Selected passage Block Start
The Minister of Health, Dr. Osagie Ehanire, on Friday, lamented the high mortality of tuberculosis (TB) in the country, saying about 157, 000 Nigerians die of TB in the most productive age of 15 to 34.
The minister stated this, when the delegation of the Joint United Nations Mission on TB and Non-Communicable Diseases (NCDs) visited the ministry in Abuja.
Ehanire said Nigeria still ranks high among the seven countries, which account majorly for the disease globally, and also among the 14 high burden countries for TB, TB/HIV and Multi Drug Resistant TB. He said government invited the mission to the country, due to the magnitude of the disease, which poses serious threat to the attainment of the Sustainable Development Goals.
He said: “We strongly believe that an effective primary healthcare system is indispensable in detecting and treating TB and NCDs.“TB and NCDs are topical problems in Nigeria, and both diseases cause high morbidity and mortality at a high cost to individuals and families. They affect the Gross Domestic Product (GDP) and leave many families without financial support.
Selected passage Block End
Record extracts Block Start
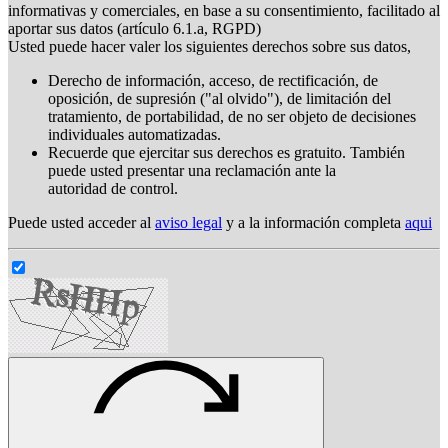
informativas y comerciales, en base a su consentimiento, facilitado al
aportar sus datos (artículo 6.1.a, RGPD)
Usted puede hacer valer los siguientes derechos sobre sus datos,
Derecho de información, acceso, de rectificación, de
oposición, de supresión ("al olvido"), de limitación del
tratamiento, de portabilidad, de no ser objeto de decisiones
individuales automatizadas.
Recuerde que ejercitar sus derechos es gratuito. También
puede usted presentar una reclamación ante la
autoridad de control.
Puede usted acceder al
aviso legal
y a la información completa
aqui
Record extracts Block End
• **List of tasks**:
(a) Answer these questions from the article on tuberculosis in Nigeria, one line each:
(i) What age range does the minister call the most productive age?
(ii) Which delegation visited the ministry in Abuja?
(iii) What does the minister say is indispensable in detecting and treating TB and NCDs?
(b) Carry on writing the article on tuberculosis in Nigeria, starting right after its last sentence.

• **Expected results**:
(a)
(i) 15 to 34
(ii) The Joint United Nations Mission on TB and Non-Communicable Diseases (NCDs)
(iii) An effective primary healthcare system

(b)
“NCDs cause 41 million deaths globally and 71 percent of all death globally. And it affects mostly middle and low-income countries like Nigeria. The estimated cumulative economy loss between 2011 and 2015 is about seven trillion dollars.
“There are 64,000 children, out of the estimated 429,000 TB cases in Nigeria in 2018 and about 157,000 annual death due to TB in the most productive age of 15-34 years…”
Speaking, Lead, Strategy of the World Health Organisation’s TB programme, Dania Weil, commended the government for its leadership and commitments to end TB and address NCDs.She said addressing the enormous societal and economic burden of these diseases requires dramatically increased and sustained domestic financing for primary healthcare.